Washington — Offshore tax havens might be a thing of the past, if some in Congress get their way.
Several legislators are pushing for new rules that would affect businesses, particularly the numerous online adult companies that operate overseas, in tandem with a new U.S. study, titled “Tax Haven Abuses: The Enablers, the Tools and Secrecy.”
That Senate report says offshore tax havens hold trillions of dollars in assets and allow wealthy U.S. citizens to avoid paying $40 billion to $70 billion in taxes each year.
After looking at numbers for more than a year, a Senate Homeland Security and Governmental Affairs Committee panel released those numbers in the report for a formal hearing slated this morning that describes offshore tax havens as a “black box,” allowing U.S. individuals and businesses to hide money from taxation, regulation and law enforcement.
Further, the report found that offshore businesses hide the money with the backing of “an armada of professionals” in specific countries, like Belize, the British Virgin Islands, the Cayman Islands, the Isle of Man, Nevis and Panama.

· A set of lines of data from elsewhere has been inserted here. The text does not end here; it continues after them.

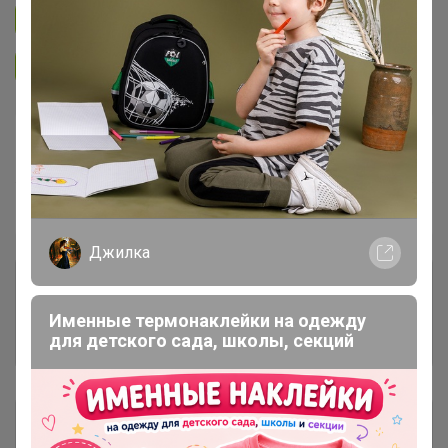
Подписаться на закупку
400
Подписаться на организатора
6.3K
В архиве
Собрано
—
100 %
Пристрой
4 лота
Джилка
Комментарии к лотам
893
Именные термонаклейки на одежду
для детского сада, школы, секций
Отзывы участников
794
Описание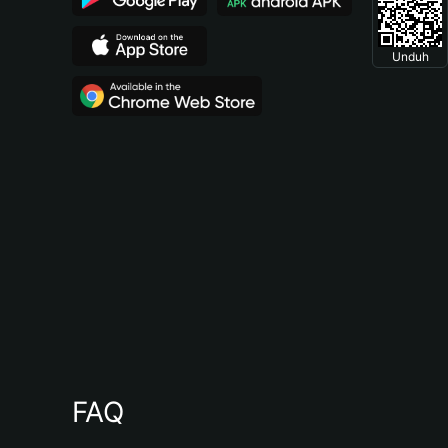
Unduh
FAQ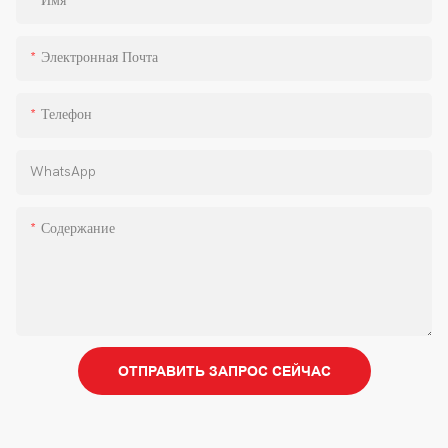
Имя
Электронная Почта
Телефон
WhatsApp
Содержание
ОТПРАВИТЬ ЗАПРОС СЕЙЧАС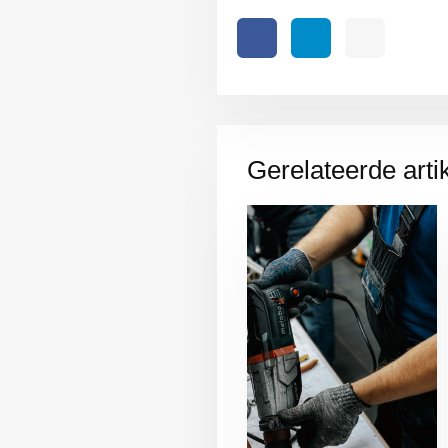
Gerelateerde arti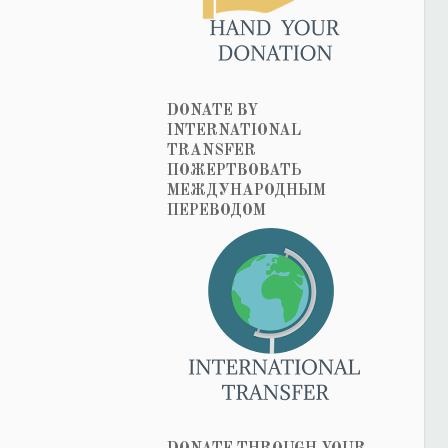
DONATE BY
INTERNATIONAL
TRANSFER
ПОЖЕРТВОВАТЬ
МЕЖДУНАРОДНЫМ
ПЕРЕВОДОМ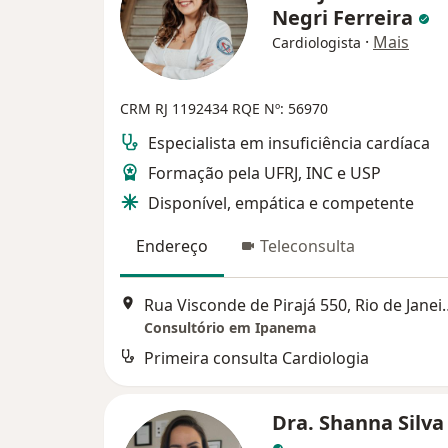
Negri Ferreira
·
Mais
Cardiologista
CRM RJ 1192434
RQE Nº: 56970
Especialista em insuficiência cardíaca
Formação pela UFRJ, INC e USP
Disponível, empática e competente
Endereço
Teleconsulta
Rua Visconde de Pir
Consultório em Ipanema
Primeira consulta Cardiologia
Dra. Shanna Silva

The offshore industry uses those countries for promising secrecy and anonymity to people doing business there. Local providers help fill out paperwork, pay appropriate fees and do business on behalf of the client. The corporations and trusts they create become the new owners of money and assets that the client moves offshore.
In many cases, according to the report, the arrangements make it appear that money sent offshore is no longer in the user’s control.
The report pins the most blame on lawyers who provide guidance to clients and financial institutions that allow access in the U.S. to money stashed overseas through credit and debit cards.
Sen. Carl Levin of Michigan, the top Democrat on the investigative subcommittee, says that to address the problem, tax, securities and money laundering laws should be changed to presume that a U.S. citizen should be taxed on money in a trust or corporation in a country known to the Treasury Department to be a tax haven.
The report pointed to one tax shelter that delivered $2 billion in capital gains sheltered from taxation in an arrangement known as POINT, or Personally Optimized Investment Transaction, which took advantage of offshore secrecy.
Its promoters created the shelter by making billions of dollars in securities transactions to generate billions of dollars in capital losses, but the transactions were all fake, the study said.
The report said that investors used the havens to offset their capital gains and erase taxes owed, and the government lost $300 million. Promoters of the scheme told the investigators that the transactions were valid under U.S. tax laws.
“We’ve got to end the tax haven abuses. We’ve got to take some major legislative steps,” Levin said. “I believe these schemes will not be found to be legal.”
Sen. Norm Coleman, R-Minn., the subcommittee chairman, agrees. “Using offshore jurisdictions to shelter income is unfair, and I intend to fix this problem,” he said.